TASK GOAL: Omitting the pictures, print every line below exactly as it stands.

*** Opening of SUPPLIED RECORDS ***

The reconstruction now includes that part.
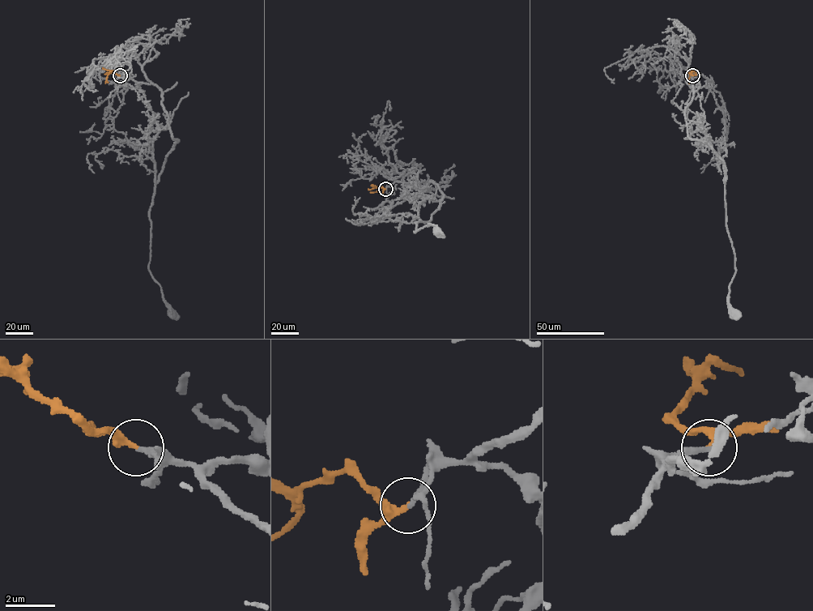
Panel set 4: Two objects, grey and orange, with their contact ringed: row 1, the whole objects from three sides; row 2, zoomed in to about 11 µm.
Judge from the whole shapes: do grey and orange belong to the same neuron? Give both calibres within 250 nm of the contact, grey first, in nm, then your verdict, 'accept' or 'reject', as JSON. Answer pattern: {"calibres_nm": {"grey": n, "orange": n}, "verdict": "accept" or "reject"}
{"calibres_nm": {"grey": 200, "orange": 280}, "verdict": "accept"}

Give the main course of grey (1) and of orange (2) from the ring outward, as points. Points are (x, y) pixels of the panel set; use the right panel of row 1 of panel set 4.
1: (692, 75), (685, 78), (693, 87), (688, 136), (707, 143), (725, 172), (735, 314)
2: (692, 75), (691, 71), (689, 83)

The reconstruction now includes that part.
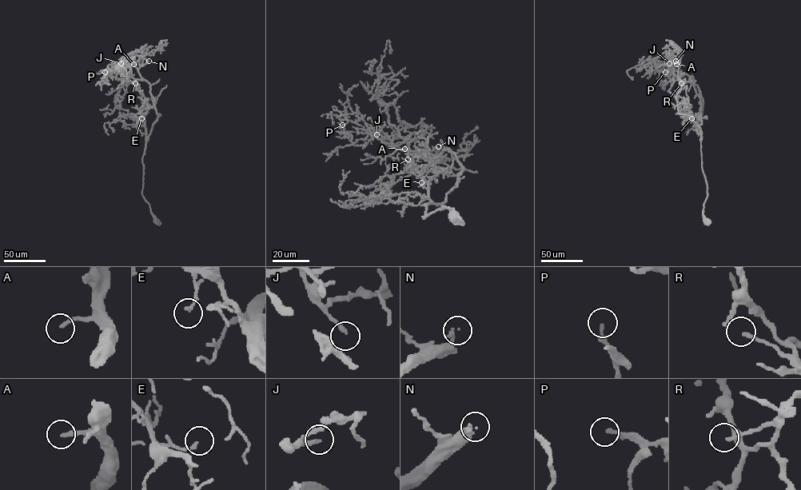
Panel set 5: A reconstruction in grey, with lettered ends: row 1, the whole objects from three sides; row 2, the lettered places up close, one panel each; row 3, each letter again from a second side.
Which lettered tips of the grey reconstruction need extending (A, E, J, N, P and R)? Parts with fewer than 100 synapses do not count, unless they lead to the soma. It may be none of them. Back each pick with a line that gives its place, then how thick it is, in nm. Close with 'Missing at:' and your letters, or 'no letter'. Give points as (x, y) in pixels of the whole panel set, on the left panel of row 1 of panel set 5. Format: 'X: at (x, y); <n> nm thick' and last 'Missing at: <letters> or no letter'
N: at (149, 61); 110 nm thick
Missing at: N

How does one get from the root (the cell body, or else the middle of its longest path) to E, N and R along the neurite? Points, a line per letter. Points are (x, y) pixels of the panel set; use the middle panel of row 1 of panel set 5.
E: (455, 217), (448, 208), (423, 217), (424, 204), (432, 202), (429, 185), (424, 179), (421, 182)
N: (455, 217), (448, 208), (423, 217), (463, 169), (448, 149), (441, 161), (415, 153), (438, 146)
R: (455, 217), (442, 208), (424, 217), (429, 200), (416, 205), (376, 203), (411, 173), (412, 158), (408, 159)

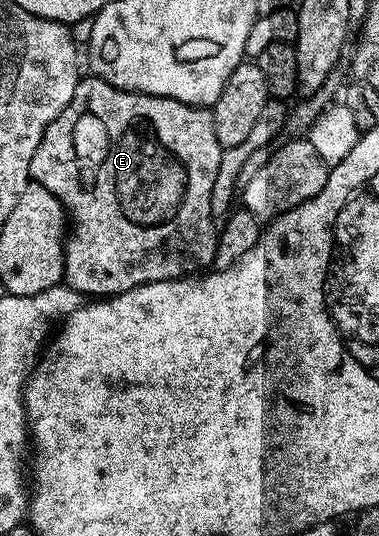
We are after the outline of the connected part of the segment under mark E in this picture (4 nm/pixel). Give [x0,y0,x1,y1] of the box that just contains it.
[28,76,221,296]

*** Close of SUPPLIED RECORDS ***

WRITTEN RESPONSE:
The reconstruction now includes that part.
Panel set 4: Two objects, grey and orange, with their contact ringed: row 1, the whole objects from three sides; row 2, zoomed in to about 11 µm.
Judge from the whole shapes: do grey and orange belong to the same neuron? Give both calibres within 250 nm of the contact, grey first, in nm, then your verdict, 'accept' or 'reject', as JSON. Answer pattern: {"calibres_nm": {"grey": n, "orange": n}, "verdict": "accept" or "reject"}
{"calibres_nm": {"grey": 200, "orange": 280}, "verdict": "accept"}

Give the main course of grey (1) and of orange (2) from the ring outward, as points. Points are (x, y) pixels of the panel set; use the right panel of row 1 of panel set 4.
1: (692, 75), (685, 78), (693, 87), (688, 136), (707, 143), (725, 172), (735, 314)
2: (692, 75), (691, 71), (689, 83)

The reconstruction now includes that part.
Panel set 5: A reconstruction in grey, with lettered ends: row 1, the whole objects from three sides; row 2, the lettered places up close, one panel each; row 3, each letter again from a second side.
Which lettered tips of the grey reconstruction need extending (A, E, J, N, P and R)? Parts with fewer than 100 synapses do not count, unless they lead to the soma. It may be none of them. Back each pick with a line that gives its place, then how thick it is, in nm. Close with 'Missing at:' and your letters, or 'no letter'. Give points as (x, y) in pixels of the whole panel set, on the left panel of row 1 of panel set 5. Format: 'X: at (x, y); <n> nm thick' and last 'Missing at: <letters> or no letter'
N: at (149, 61); 110 nm thick
Missing at: N

How does one get from the root (the cell body, or else the middle of its longest path) to E, N and R along the neurite? Points, a line per letter. Points are (x, y) pixels of the panel set; use the middle panel of row 1 of panel set 5.
E: (455, 217), (448, 208), (423, 217), (424, 204), (432, 202), (429, 185), (424, 179), (421, 182)
N: (455, 217), (448, 208), (423, 217), (463, 169), (448, 149), (441, 161), (415, 153), (438, 146)
R: (455, 217), (442, 208), (424, 217), (429, 200), (416, 205), (376, 203), (411, 173), (412, 158), (408, 159)

We are after the outline of the connected part of the segment under mark E in this picture (4 nm/pixel). Give [x0,y0,x1,y1] of the box that just contains it.
[28,76,221,296]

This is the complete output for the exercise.